- TRY IT
Please repeat each of the records below word for word, leaving out the pictures.

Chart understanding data
------------------------

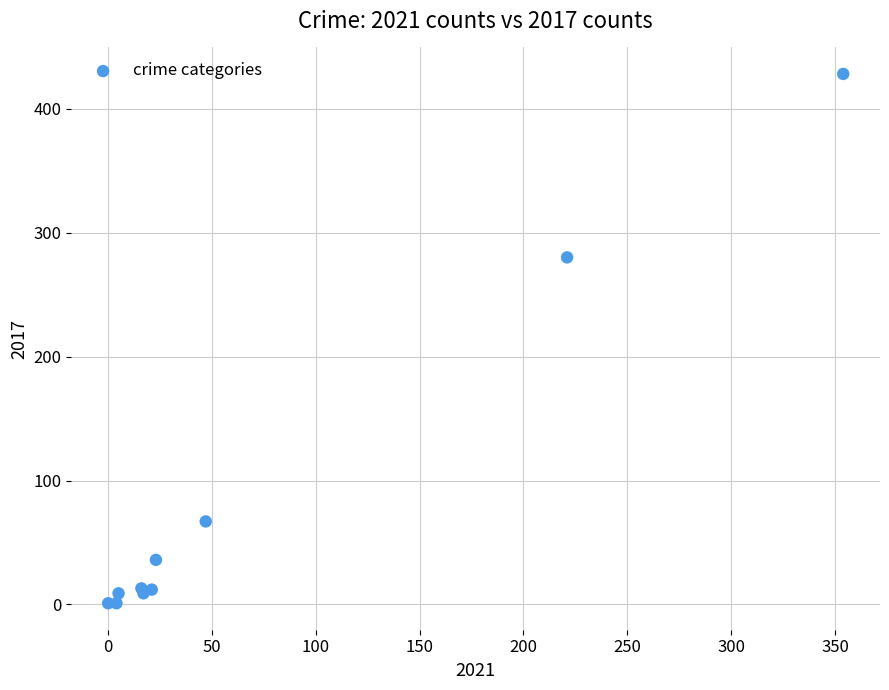

What Y value in the scatter plot is closest to 214?

280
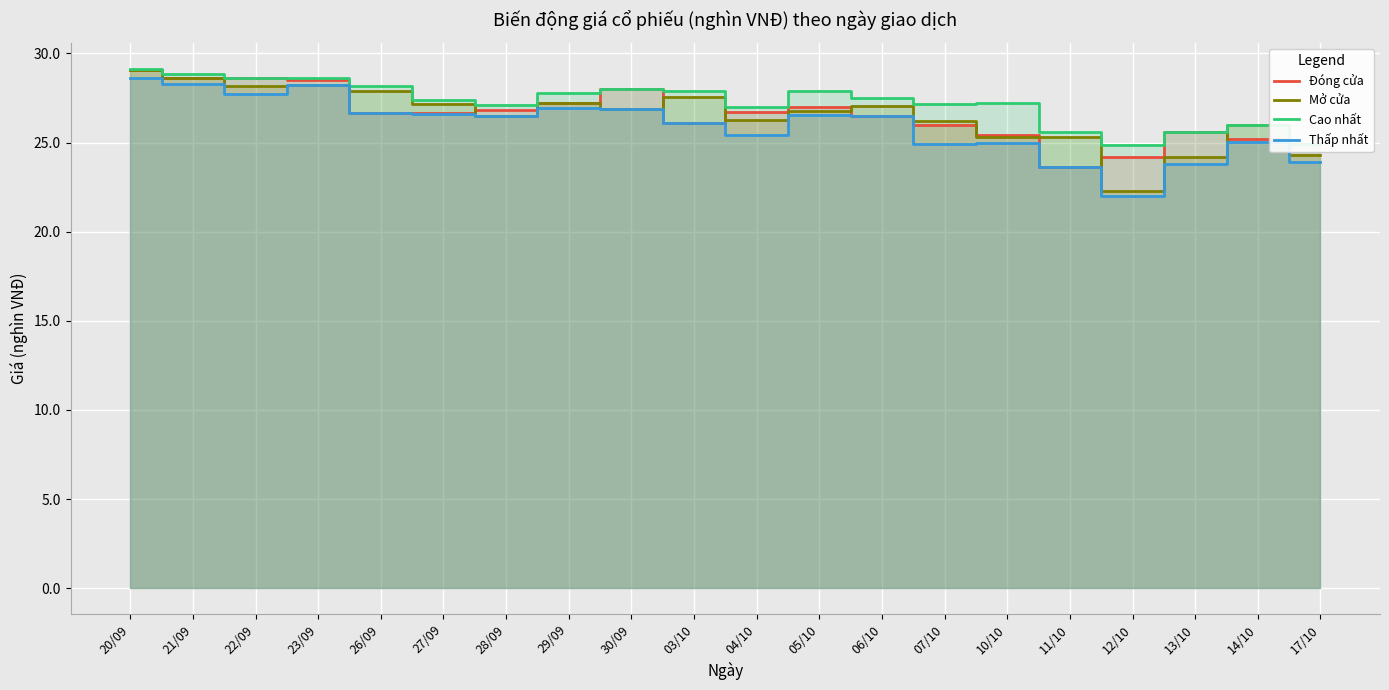

What is the highest value of the Thấp nhất series?

28.6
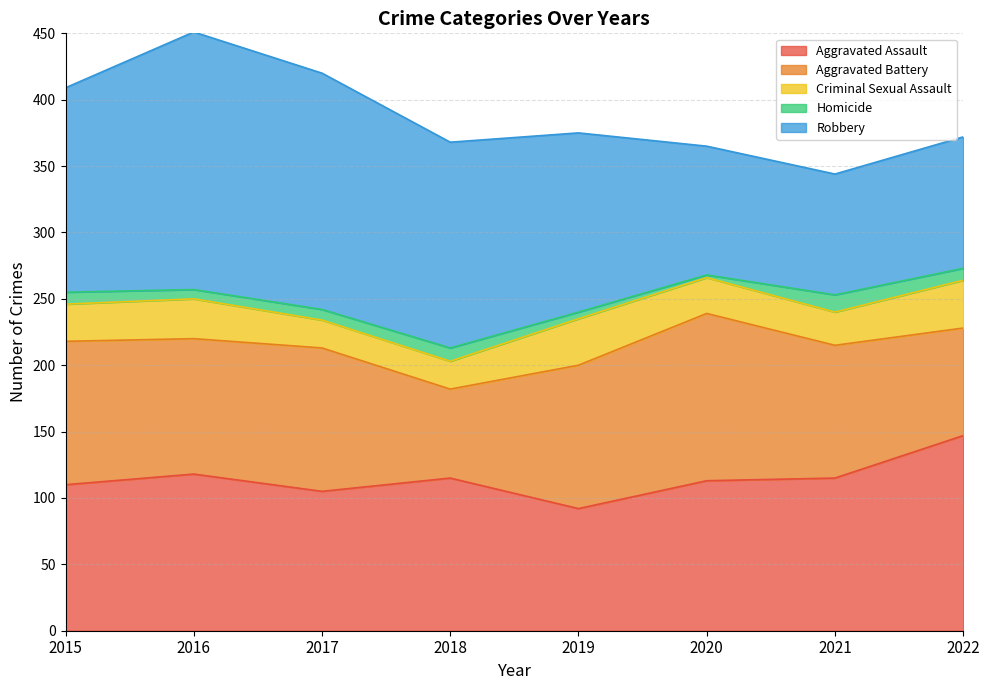

At which category does the chart reach its peak across all series?

2016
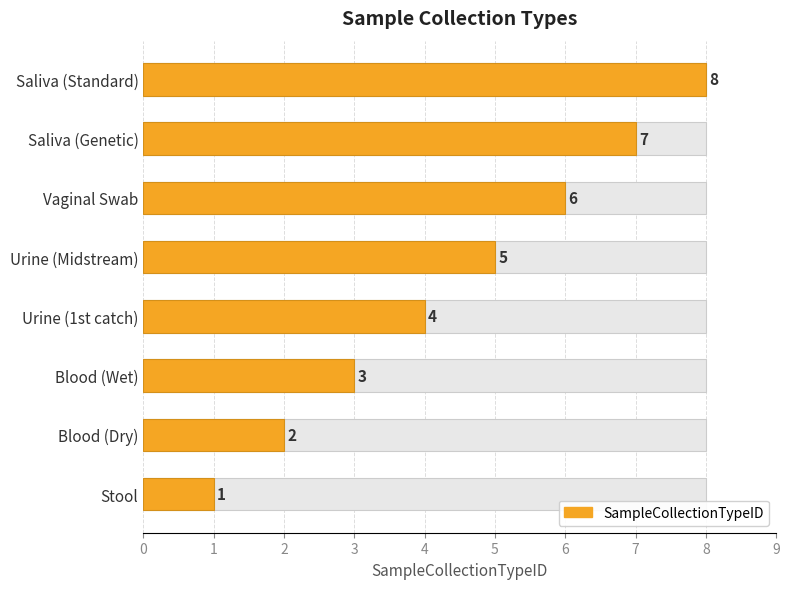

What is the change in value from Urine (Midstream) to Vaginal Swab?

+1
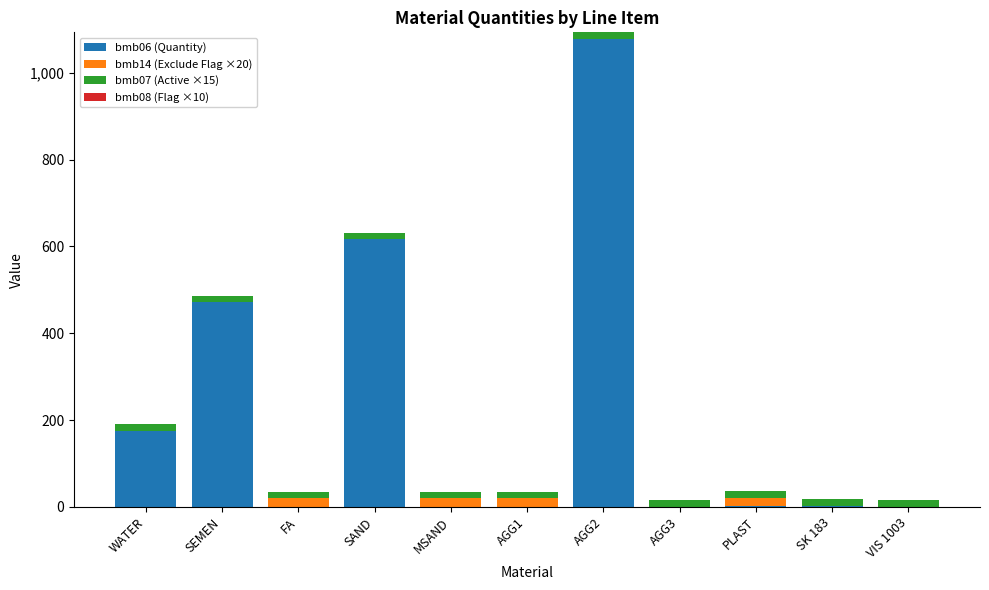

Are the bars grouped side by side (vs. stacked)?

No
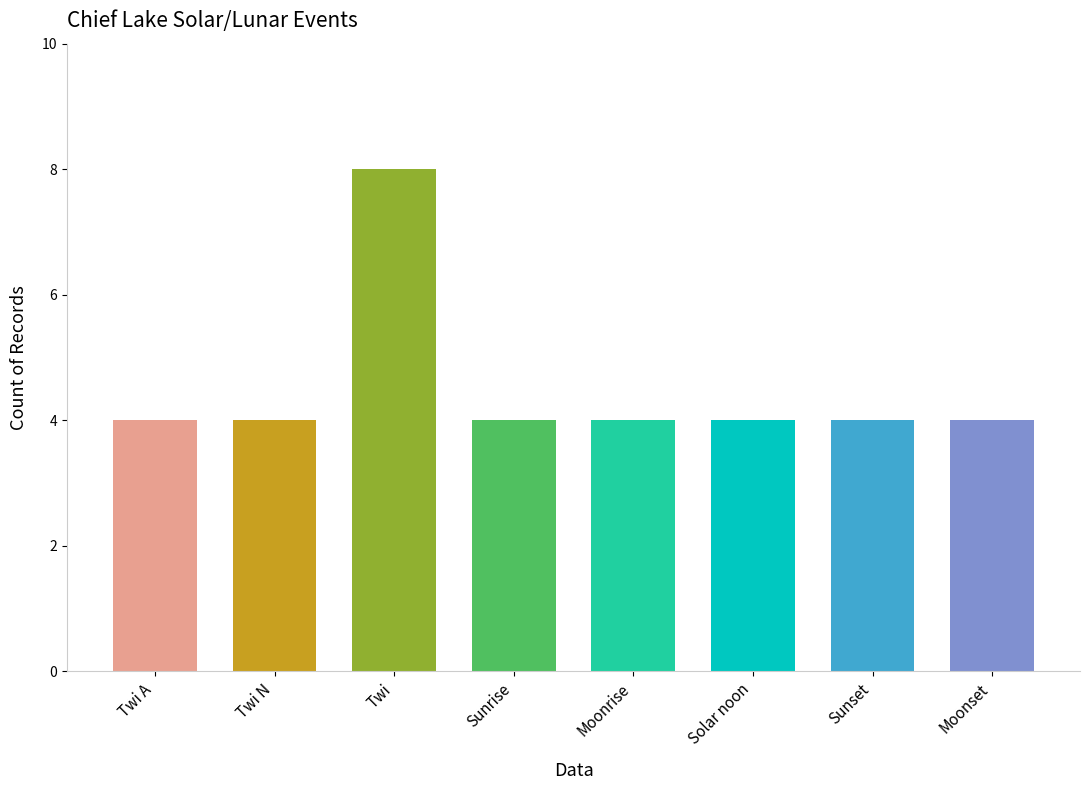

Which category has the highest value across all series?

Twi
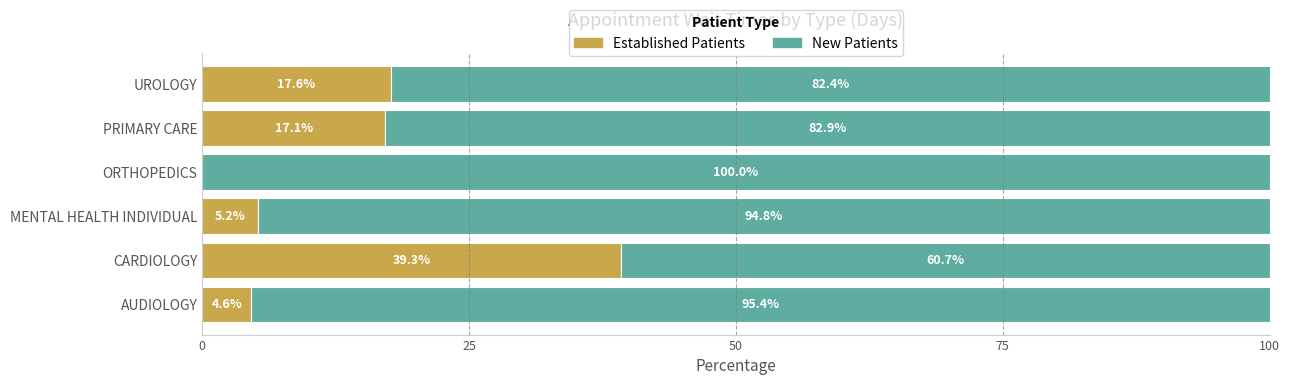

What is the total value across all series at UROLOGY?

100.0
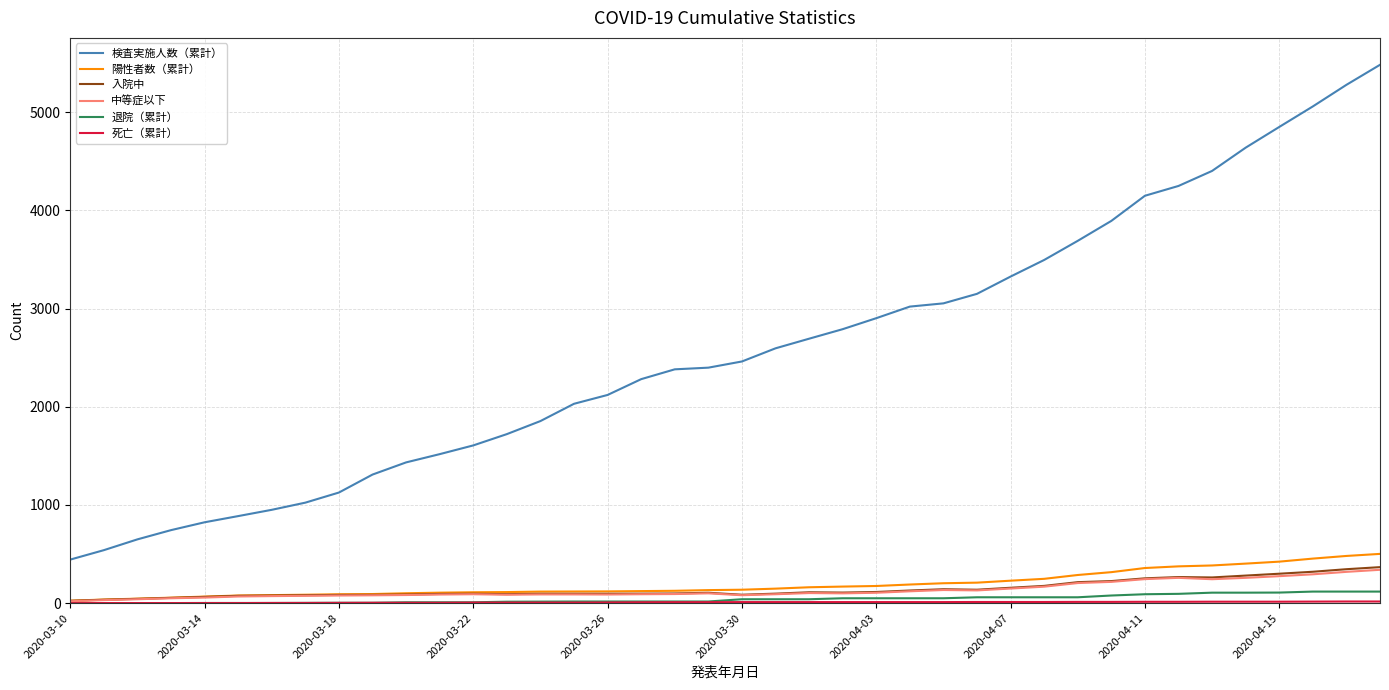

Which series has the largest total across all categories?

検査実施人数（累計）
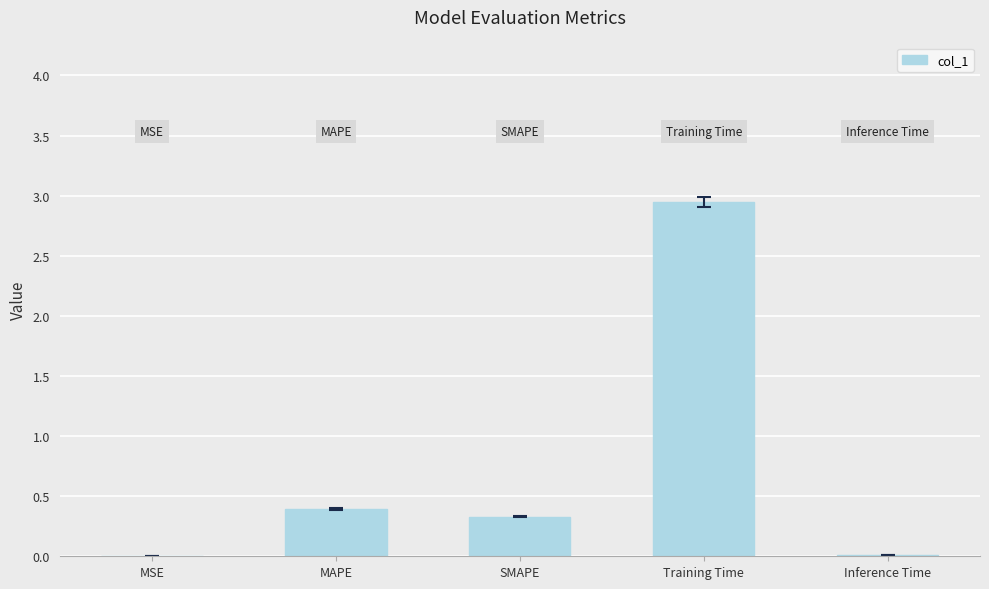

At which category does the chart reach its peak across all series?

Training Time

------------------------

- RESULT OF THE TASK
What Y value in the scatter plot is closest to 214?

280

What is the highest value of the Thấp nhất series?

28.6

At which category does the chart reach its peak across all series?

2016

What is the change in value from Urine (Midstream) to Vaginal Swab?

+1

Are the bars grouped side by side (vs. stacked)?

No

Which category has the highest value across all series?

Twi

What is the total value across all series at UROLOGY?

100.0

Which series has the largest total across all categories?

検査実施人数（累計）

At which category does the chart reach its peak across all series?

Training Time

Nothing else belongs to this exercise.